> [What you will do] When you reach the listing below, copy each line exactly.

> [Given data]

********************

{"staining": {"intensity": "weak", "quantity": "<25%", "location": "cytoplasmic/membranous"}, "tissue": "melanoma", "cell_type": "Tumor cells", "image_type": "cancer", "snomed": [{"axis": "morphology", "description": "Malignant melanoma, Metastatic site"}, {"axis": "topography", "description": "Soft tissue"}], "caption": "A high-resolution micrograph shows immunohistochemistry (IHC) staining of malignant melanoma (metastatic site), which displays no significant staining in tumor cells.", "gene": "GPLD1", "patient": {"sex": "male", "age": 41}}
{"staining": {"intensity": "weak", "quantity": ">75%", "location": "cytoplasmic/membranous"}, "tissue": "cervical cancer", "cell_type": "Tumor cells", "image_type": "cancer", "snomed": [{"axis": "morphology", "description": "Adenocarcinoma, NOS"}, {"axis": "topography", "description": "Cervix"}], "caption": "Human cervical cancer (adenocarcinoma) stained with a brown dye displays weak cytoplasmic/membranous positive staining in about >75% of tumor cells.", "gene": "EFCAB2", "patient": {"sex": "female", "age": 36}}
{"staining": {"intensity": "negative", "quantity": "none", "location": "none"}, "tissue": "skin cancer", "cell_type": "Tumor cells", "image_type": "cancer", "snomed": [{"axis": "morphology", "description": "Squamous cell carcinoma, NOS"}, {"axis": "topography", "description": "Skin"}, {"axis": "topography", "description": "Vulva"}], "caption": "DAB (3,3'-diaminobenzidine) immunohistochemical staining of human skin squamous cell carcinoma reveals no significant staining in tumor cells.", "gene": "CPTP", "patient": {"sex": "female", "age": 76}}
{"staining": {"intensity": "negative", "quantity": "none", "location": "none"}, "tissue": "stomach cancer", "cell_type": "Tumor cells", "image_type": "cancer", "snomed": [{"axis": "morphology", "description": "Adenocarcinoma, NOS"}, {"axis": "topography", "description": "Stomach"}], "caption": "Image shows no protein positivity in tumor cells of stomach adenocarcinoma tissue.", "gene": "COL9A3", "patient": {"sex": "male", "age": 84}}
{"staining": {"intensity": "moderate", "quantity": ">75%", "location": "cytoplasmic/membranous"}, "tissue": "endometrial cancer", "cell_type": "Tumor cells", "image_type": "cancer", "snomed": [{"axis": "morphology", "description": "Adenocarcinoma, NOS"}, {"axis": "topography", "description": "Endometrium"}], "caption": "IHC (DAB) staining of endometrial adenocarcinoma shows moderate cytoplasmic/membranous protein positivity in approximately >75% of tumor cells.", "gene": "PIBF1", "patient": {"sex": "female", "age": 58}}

********************

> [Solution to the exercise]
{"staining": {"intensity": "weak", "quantity": "<25%", "location": "cytoplasmic/membranous"}, "tissue": "melanoma", "cell_type": "Tumor cells", "image_type": "cancer", "snomed": [{"axis": "morphology", "description": "Malignant melanoma, Metastatic site"}, {"axis": "topography", "description": "Soft tissue"}], "caption": "A high-resolution micrograph shows immunohistochemistry (IHC) staining of malignant melanoma (metastatic site), which displays no significant staining in tumor cells.", "gene": "GPLD1", "patient": {"sex": "male", "age": 41}}
{"staining": {"intensity": "weak", "quantity": ">75%", "location": "cytoplasmic/membranous"}, "tissue": "cervical cancer", "cell_type": "Tumor cells", "image_type": "cancer", "snomed": [{"axis": "morphology", "description": "Adenocarcinoma, NOS"}, {"axis": "topography", "description": "Cervix"}], "caption": "Human cervical cancer (adenocarcinoma) stained with a brown dye displays weak cytoplasmic/membranous positive staining in about >75% of tumor cells.", "gene": "EFCAB2", "patient": {"sex": "female", "age": 36}}
{"staining": {"intensity": "negative", "quantity": "none", "location": "none"}, "tissue": "skin cancer", "cell_type": "Tumor cells", "image_type": "cancer", "snomed": [{"axis": "morphology", "description": "Squamous cell carcinoma, NOS"}, {"axis": "topography", "description": "Skin"}, {"axis": "topography", "description": "Vulva"}], "caption": "DAB (3,3'-diaminobenzidine) immunohistochemical staining of human skin squamous cell carcinoma reveals no significant staining in tumor cells.", "gene": "CPTP", "patient": {"sex": "female", "age": 76}}
{"staining": {"intensity": "negative", "quantity": "none", "location": "none"}, "tissue": "stomach cancer", "cell_type": "Tumor cells", "image_type": "cancer", "snomed": [{"axis": "morphology", "description": "Adenocarcinoma, NOS"}, {"axis": "topography", "description": "Stomach"}], "caption": "Image shows no protein positivity in tumor cells of stomach adenocarcinoma tissue.", "gene": "COL9A3", "patient": {"sex": "male", "age": 84}}
{"staining": {"intensity": "moderate", "quantity": ">75%", "location": "cytoplasmic/membranous"}, "tissue": "endometrial cancer", "cell_type": "Tumor cells", "image_type": "cancer", "snomed": [{"axis": "morphology", "description": "Adenocarcinoma, NOS"}, {"axis": "topography", "description": "Endometrium"}], "caption": "IHC (DAB) staining of endometrial adenocarcinoma shows moderate cytoplasmic/membranous protein positivity in approximately >75% of tumor cells.", "gene": "PIBF1", "patient": {"sex": "female", "age": 58}}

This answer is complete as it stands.